Draft of the Week, #14.

I was lucky enough to spend two whole days with Rhett Iseman Trull, and what fun we had. We talked poetry, literary journals, played with the boys… and Lance made gumbo! Which we wolfed down, starved after our intersecting journeys.

First thing when we stepped out of the car after arriving from the airport, Rhett looked up and spied a bald eagle. Truly!  (We discovered later that he’s a regular—Lance always knows these things—called the “Bridge Eagle” around here, because he hovers around the bridge, fishing in the river. Which he can’t do right now, due to its current frozen state.) Sadly, that was the eagle’s first & only appearance to us—if he’s smart he lit off for better hunting grounds.

Rhett & Meg both read wonderfully; they were a great match-up, full of spark & personality, and we had a packed house. After such a lively poetry party, I had a hard time settling into sleep that night. Hooray for me, I had Rhett again the next day when the wacky weather played havoc with her travel plans. More poetry talk, more playing with the boys—Rhett’s a total wiz with kids, Vincent & Aidan adored her—until it was time to bring her back, however reluctantly, to the airport. I already miss her softly Southern lilt, and look forward to seeing her again sometime, I hope, in the not too distant future.

*

On another note, Carolee and Jill over at ReadWritePoem have named their poetry mini-challenge for the month, and it is “Fall in love with a poet”, cento-style! Check out their post here to read more on this form and what this challenge is all about.

Per the rules, I have altered very little: capitalizations, punctuation (though less than you might imagine), one verb tense, and I added one preposition. Not quite a pure cento, but pretty damn close.

Because I’m in the midst of a Lowell/Bishop kick, and because I can’t seem to follow a prompt without customizing it (sorry!), my plan is this: on day one (today) a cento from Lowell; day two (tomorrow, maybe Thursday), a cento from Bishop; and on the last day (Fri/Sat), a combined Lowell/Bishop cento. As each new poem goes up, the previous one will come down. Comments, both yays and nays, are always welcome.

(As an aside, does anyone know whether it’s okay to submit centos to journals for publication? I ask because the cento, even with due credit given, seems like it inhabits a sketchy magpie area. Any thoughts?)

{poof!}

5 responses to “Draft of the Week, #14.”

  1. M., I have the same murky/sketchy feelings about centos. I love to play with them, being a jigsaw puzzle fan at heart; however, they never feel like they are truly mine.

  2. i kind of agree with sandy. i like them for writing exercises, but i don’t consider them mine to publish. i don’t know about the official word, though. i think you can get from them all sorts of interesting material, but the centos themselves i think of as vessels only, a means to an end.

    i like the juxtaposition of “stand and live” with “snap and splinter”!

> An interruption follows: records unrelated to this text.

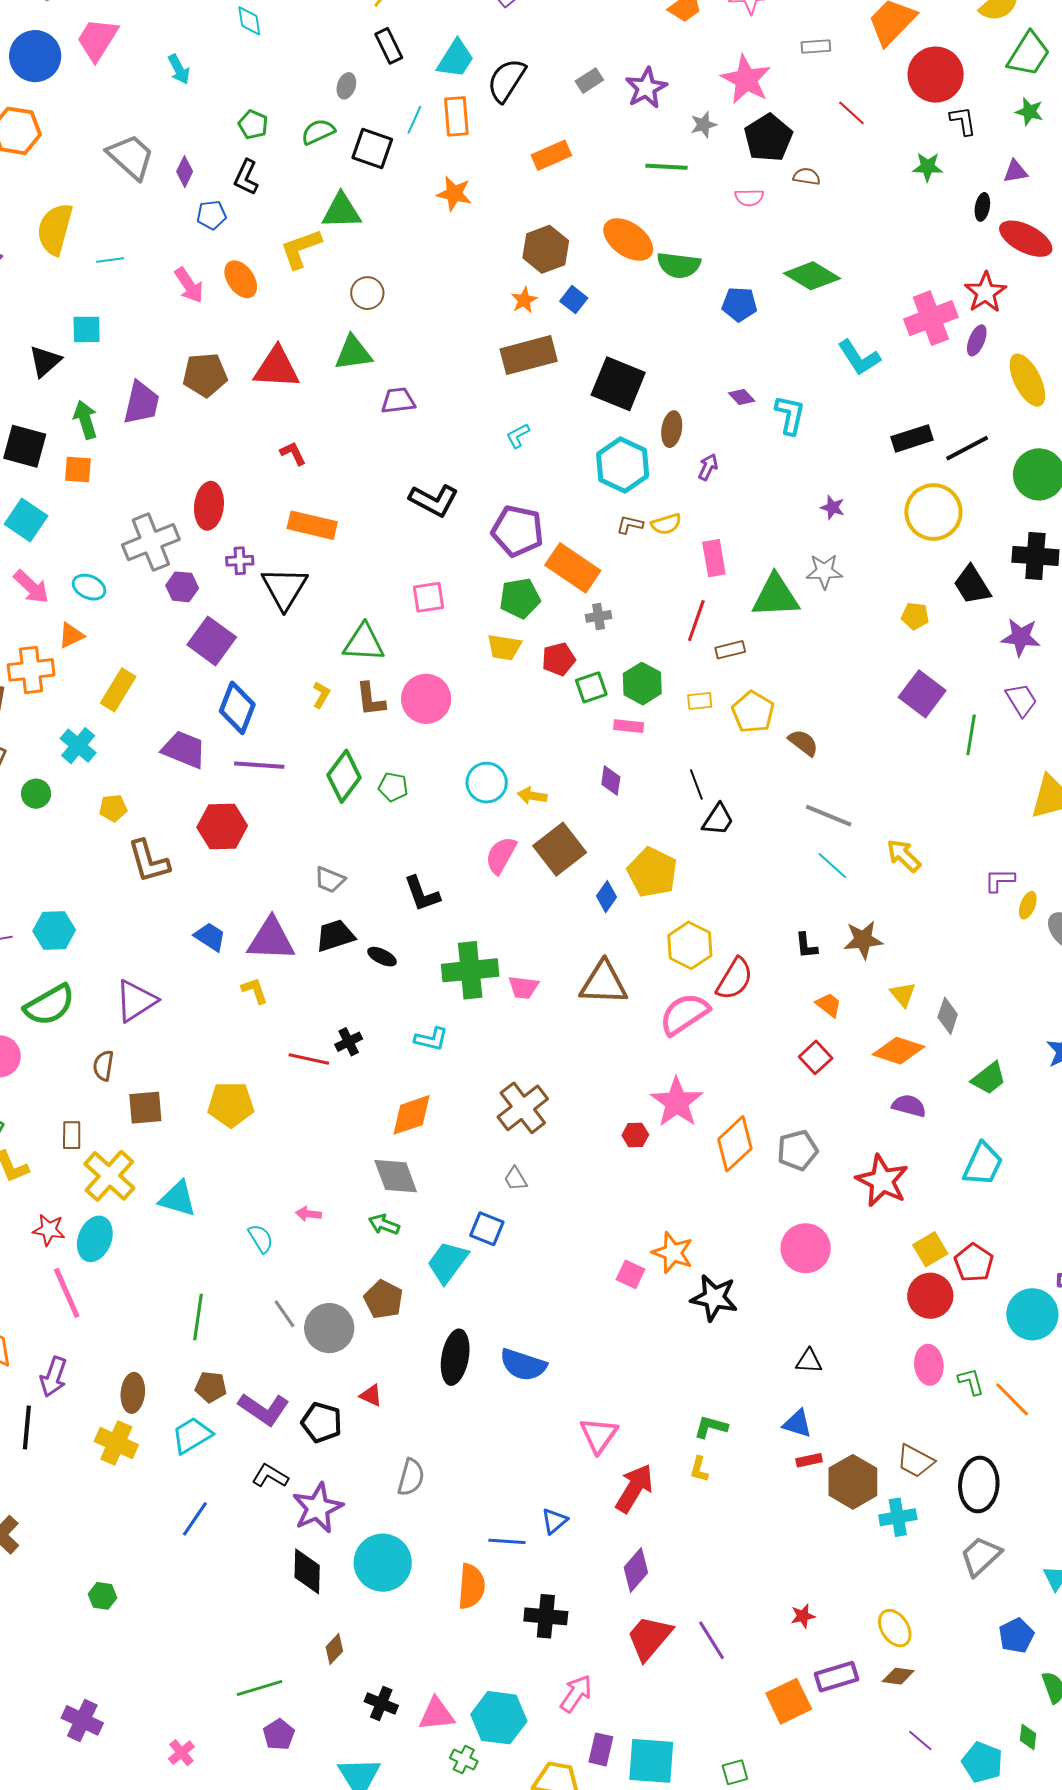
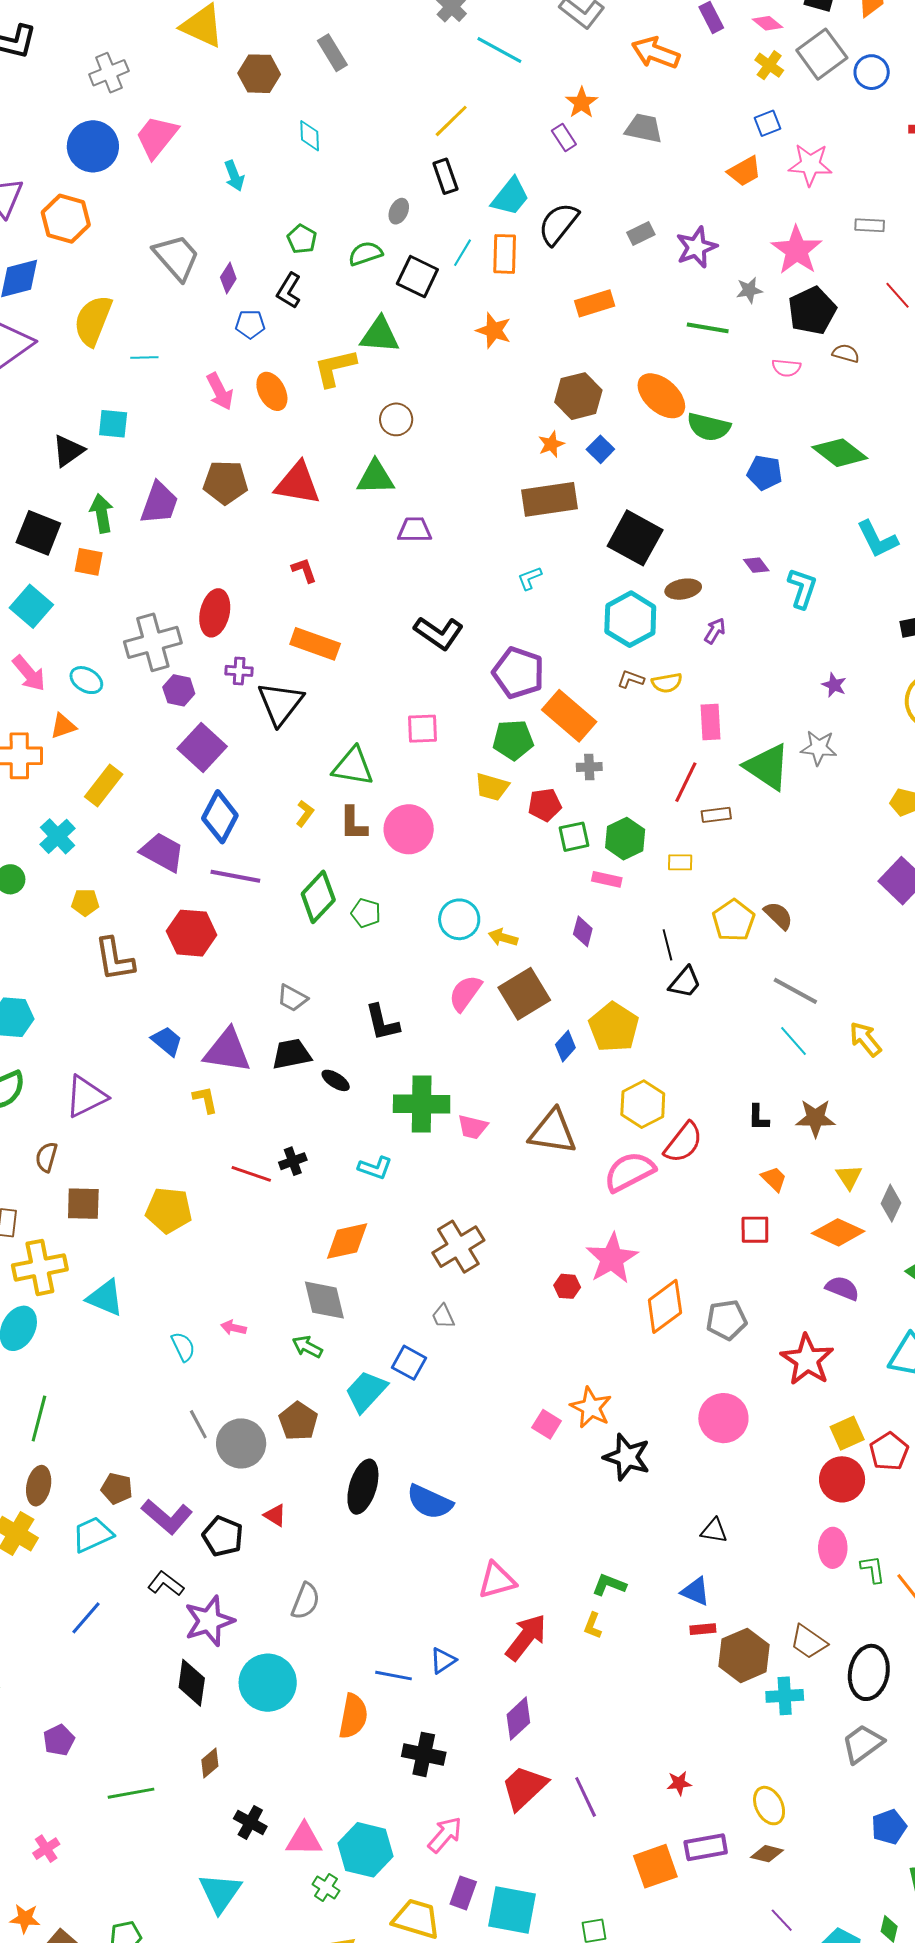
brown ellipse: (672, 429) -> (683, 589), turned 64
green triangle: (775, 596) -> (767, 767), turned 30
yellow pentagon: (753, 712) -> (733, 920), moved
red square: (816, 1057) -> (755, 1230), turned 36
yellow cross: (109, 1176) -> (40, 1267), turned 30
green line: (198, 1317) -> (39, 1419), moved
pink triangle: (599, 1435) -> (497, 1580), turned 33
purple pentagon: (279, 1735) -> (59, 1740), moved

  3. Sandy, yes, they do have a puzzle quality to them, don’t they? I’m becoming addicted.

    Carolee, officially it looks like centos are fair game, fair use, from what I can tell — but it does make me wonder. Cento-poets of note: Homer, Vigil, Peter Gizzi, & John Ashbery. 🙂 None, however, as far as I’m aware, wrote single-poet centos. But as long as one only uses one line per poem, does that matter? I’m going to have to conduct further research.

  4. oh rats! did i miss your centos? did they disappear? can you send them to me to check out? ps: sarah j. sloat’s has a cento in her chapbook, in the voice of a minor saint, all lines by surrealist poets, even the title!

  5. Thanks for the reminder, Jill! I ordered her chapbook whenever it was that I read your review, along with another Tilt Press title, but they haven’t arrived yet — can’t wait!

    (Shhh: I’ll email you my centos. I really like the idea of the titles being poems lines too, but it feels important to me, esp b/c I’m using a single poet, or in the last cento, two, that the source material be clear & identified.)